• What this exercise asks
a – From the forum thread about a refurbished versus new unit, repeat the passage that begins with the words containing "120B/F051 - you" and ends with "with metal tape.".
b – In the forum thread about a refurbished versus new unit, what boot version did the replacement unit show?

Excerpt provided Block Start

# Refurb vs. New Unit



## skassan (Jan 10, 2004)

I just received a replacement unit. The old one refused to recognize the smart card after working fine for 5 months. I'm curious if I can tell whether I got a new unit or a refurb. The unit looks to be in excellent shape. It was loaded with L055, so I'm hoping it's factory fresh. They wouldn't downgrade a unit from the field from L188 to L055 as part of the refurb process, would they?


----------



## skassan (Jan 10, 2004)

A bit more information that confuses me even more. I just went to check my boot and firmware versions. They seem to be older that the versions on my original unit:

Boot version: Failed Unit - 140B, Replacement - 120B
Flash version: Failed Unit - F052, Replacement - F051

So maybe I did get a refurb after all, but they didn't bring the firmware up to date


----------



## sluggo (Sep 16, 2004)

skassan said:


> A bit more information that confuses me even more. I just went to check my boot and firmware versions. They seem to be older that the versions on my original unit:
> 
> Boot version: Failed Unit - 140B, Replacement - 120B
> Flash version: Failed Unit - F052, Replacement - F051
> ...


there are a couple different boot versions in the field. Sw version should update when it gets hooked up, 055 is factory mode. Even if it is a refurb, it should be as good if not better than new.


----------



## SimpleSimon (Jan 15, 2004)

120B/F051 - you got a refurb of one of the original series.

Not that it matters, but you probably have firewire ports still attached to the unit, although they're likely to be covered with metal tape.


----------



## n0qcu (Mar 23, 2002)

skassan said:


> I just received a replacement unit. The old one refused to recognize the smart card after working fine for 5 months. I'm curious if I can tell whether I got a new unit or a refurb. The unit looks to be in excellent shape. It was loaded with L055, so I'm hoping it's factory fresh. They wouldn't downgrade a unit from the field from L188 to L055 as part of the refurb process, would they?

Excerpt provided Block End
Extracted data Block Start

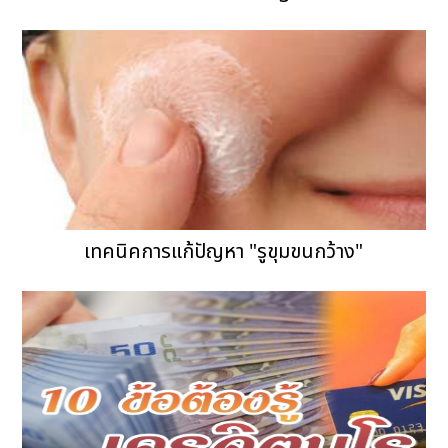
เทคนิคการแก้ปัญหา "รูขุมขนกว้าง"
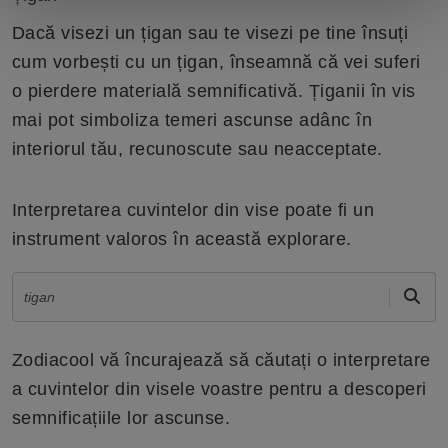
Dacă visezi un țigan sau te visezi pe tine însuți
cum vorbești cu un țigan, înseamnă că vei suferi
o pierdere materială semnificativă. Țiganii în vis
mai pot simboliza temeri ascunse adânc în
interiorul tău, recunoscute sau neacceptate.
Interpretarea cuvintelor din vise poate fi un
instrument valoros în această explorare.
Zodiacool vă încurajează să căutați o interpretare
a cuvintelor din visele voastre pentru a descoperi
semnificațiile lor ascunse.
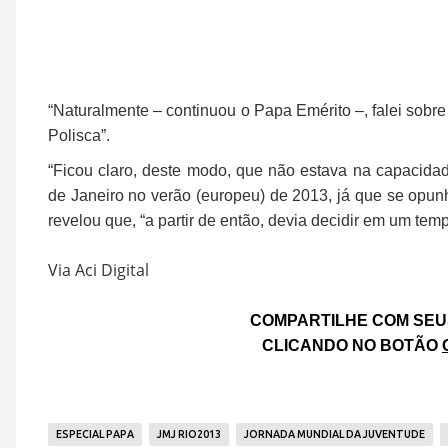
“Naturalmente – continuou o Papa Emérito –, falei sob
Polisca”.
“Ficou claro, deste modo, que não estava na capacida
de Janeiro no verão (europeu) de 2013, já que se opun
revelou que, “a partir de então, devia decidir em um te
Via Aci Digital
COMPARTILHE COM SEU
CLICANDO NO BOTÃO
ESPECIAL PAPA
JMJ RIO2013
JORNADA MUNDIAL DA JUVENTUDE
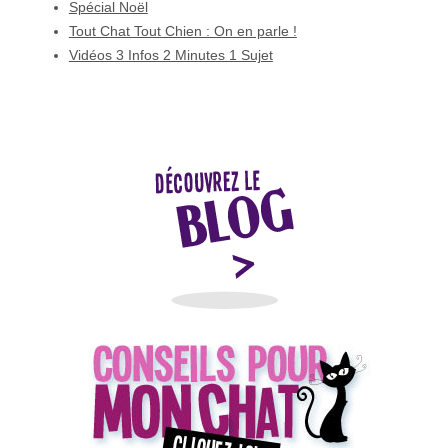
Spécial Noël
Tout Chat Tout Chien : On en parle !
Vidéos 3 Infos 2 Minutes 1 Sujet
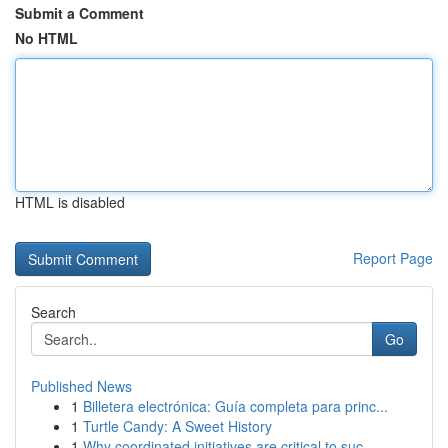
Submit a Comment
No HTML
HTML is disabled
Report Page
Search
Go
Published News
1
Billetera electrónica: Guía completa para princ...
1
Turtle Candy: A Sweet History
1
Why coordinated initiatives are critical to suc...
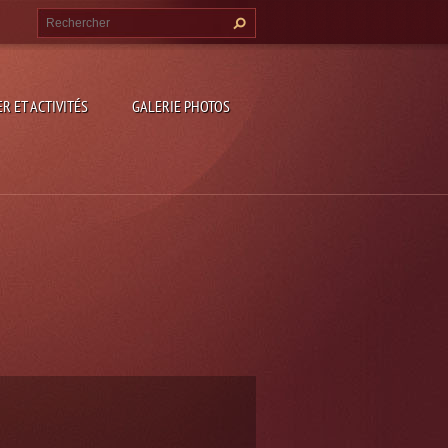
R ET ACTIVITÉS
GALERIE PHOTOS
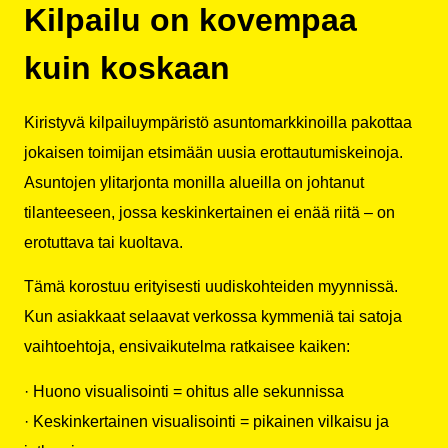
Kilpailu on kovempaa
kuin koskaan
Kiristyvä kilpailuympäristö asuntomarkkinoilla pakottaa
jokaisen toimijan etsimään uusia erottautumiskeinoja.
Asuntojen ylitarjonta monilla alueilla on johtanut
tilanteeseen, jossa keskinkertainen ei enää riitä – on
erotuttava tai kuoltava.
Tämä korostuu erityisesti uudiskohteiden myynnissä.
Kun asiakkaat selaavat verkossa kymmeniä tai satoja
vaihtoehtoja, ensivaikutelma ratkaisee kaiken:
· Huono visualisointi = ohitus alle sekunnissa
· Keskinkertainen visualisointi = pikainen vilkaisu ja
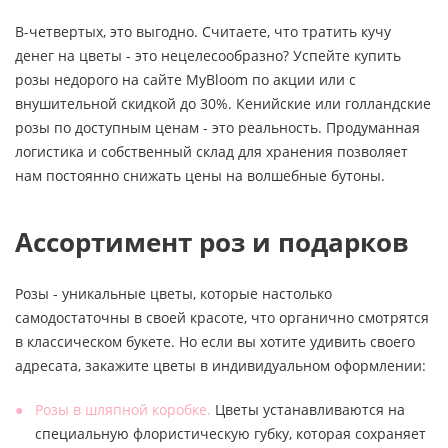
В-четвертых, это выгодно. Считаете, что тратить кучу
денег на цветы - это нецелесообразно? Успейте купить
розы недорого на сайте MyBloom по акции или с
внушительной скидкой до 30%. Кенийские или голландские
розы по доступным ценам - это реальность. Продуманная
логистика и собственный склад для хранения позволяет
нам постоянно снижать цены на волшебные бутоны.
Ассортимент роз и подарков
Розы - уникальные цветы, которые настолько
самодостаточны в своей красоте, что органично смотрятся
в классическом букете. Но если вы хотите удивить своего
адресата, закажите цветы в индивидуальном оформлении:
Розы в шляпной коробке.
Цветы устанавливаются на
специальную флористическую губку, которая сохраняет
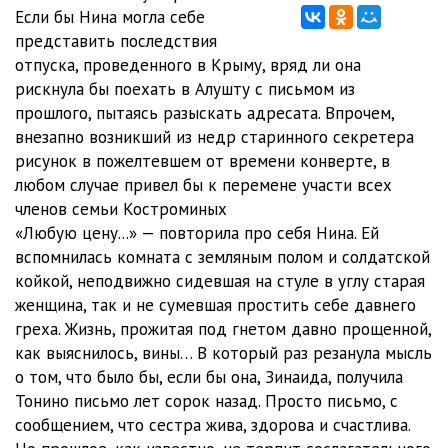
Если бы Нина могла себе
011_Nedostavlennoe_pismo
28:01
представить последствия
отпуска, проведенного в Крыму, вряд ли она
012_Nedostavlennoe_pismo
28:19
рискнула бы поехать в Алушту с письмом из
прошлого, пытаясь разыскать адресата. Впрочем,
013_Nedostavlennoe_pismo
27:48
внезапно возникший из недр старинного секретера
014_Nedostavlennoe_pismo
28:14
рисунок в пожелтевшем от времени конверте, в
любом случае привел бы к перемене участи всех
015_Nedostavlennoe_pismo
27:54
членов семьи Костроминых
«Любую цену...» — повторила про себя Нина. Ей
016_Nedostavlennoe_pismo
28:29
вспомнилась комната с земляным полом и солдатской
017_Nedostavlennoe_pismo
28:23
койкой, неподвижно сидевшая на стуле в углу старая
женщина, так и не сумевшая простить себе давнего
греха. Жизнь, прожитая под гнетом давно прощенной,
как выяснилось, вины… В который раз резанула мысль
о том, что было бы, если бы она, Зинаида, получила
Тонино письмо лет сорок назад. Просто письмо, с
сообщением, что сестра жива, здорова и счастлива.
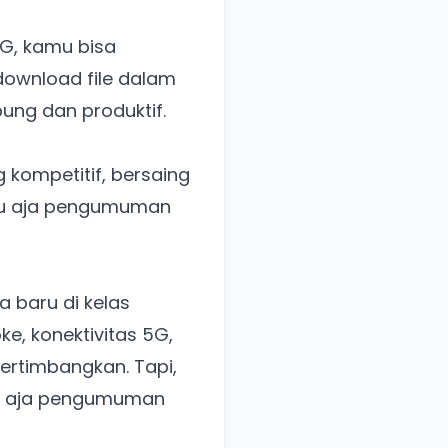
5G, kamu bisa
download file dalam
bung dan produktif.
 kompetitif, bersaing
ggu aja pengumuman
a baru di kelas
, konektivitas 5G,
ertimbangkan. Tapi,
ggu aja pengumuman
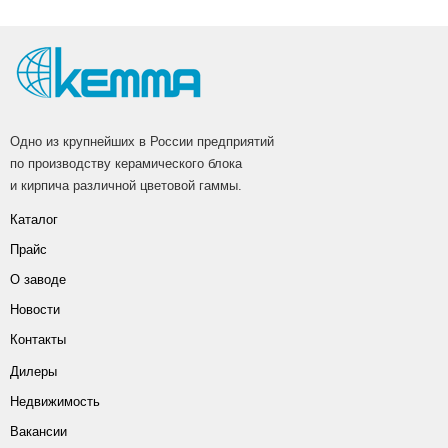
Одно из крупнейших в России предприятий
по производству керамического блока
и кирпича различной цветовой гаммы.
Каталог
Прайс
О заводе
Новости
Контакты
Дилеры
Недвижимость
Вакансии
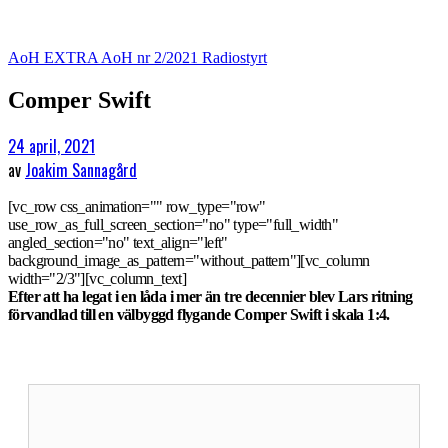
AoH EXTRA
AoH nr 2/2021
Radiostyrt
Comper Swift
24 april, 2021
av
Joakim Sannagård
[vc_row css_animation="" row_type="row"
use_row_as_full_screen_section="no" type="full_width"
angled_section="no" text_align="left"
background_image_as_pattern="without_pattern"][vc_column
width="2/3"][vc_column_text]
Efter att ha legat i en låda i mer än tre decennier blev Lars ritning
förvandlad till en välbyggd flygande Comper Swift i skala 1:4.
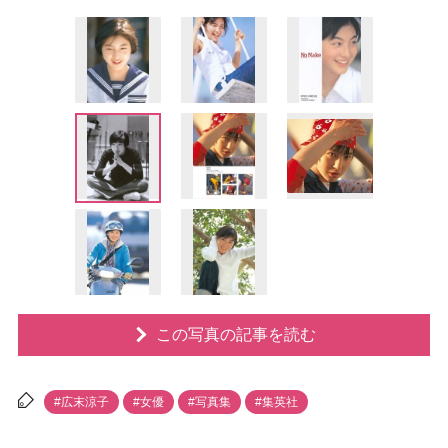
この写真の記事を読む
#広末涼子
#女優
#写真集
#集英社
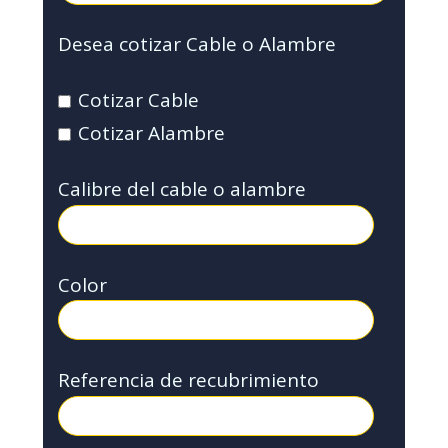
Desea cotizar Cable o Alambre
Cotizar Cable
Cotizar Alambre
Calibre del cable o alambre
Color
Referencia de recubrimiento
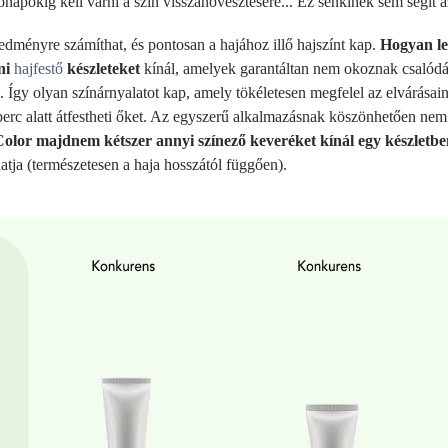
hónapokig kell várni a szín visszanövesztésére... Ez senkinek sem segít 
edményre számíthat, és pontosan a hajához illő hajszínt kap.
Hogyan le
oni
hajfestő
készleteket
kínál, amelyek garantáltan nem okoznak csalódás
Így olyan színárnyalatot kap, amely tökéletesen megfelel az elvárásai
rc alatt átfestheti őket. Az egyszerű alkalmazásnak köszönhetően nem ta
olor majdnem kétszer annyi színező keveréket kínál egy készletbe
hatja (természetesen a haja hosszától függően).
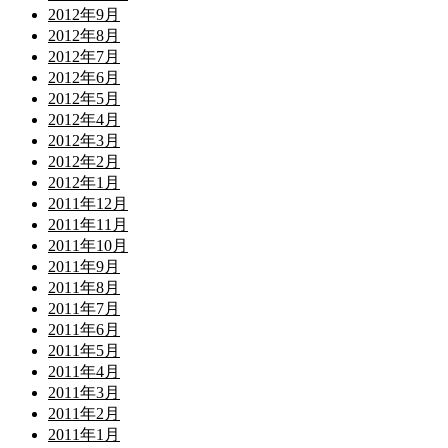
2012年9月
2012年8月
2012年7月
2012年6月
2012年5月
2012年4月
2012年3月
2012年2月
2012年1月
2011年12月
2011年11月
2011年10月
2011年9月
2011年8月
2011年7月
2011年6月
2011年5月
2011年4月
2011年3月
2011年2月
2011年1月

Extracted data Block End

• Responses by item number
a –
120B/F051 - you got a refurb of one of the original series.

Not that it matters, but you probably have firewire ports still attached to the unit, although they're likely to be covered with metal tape.

b – 120B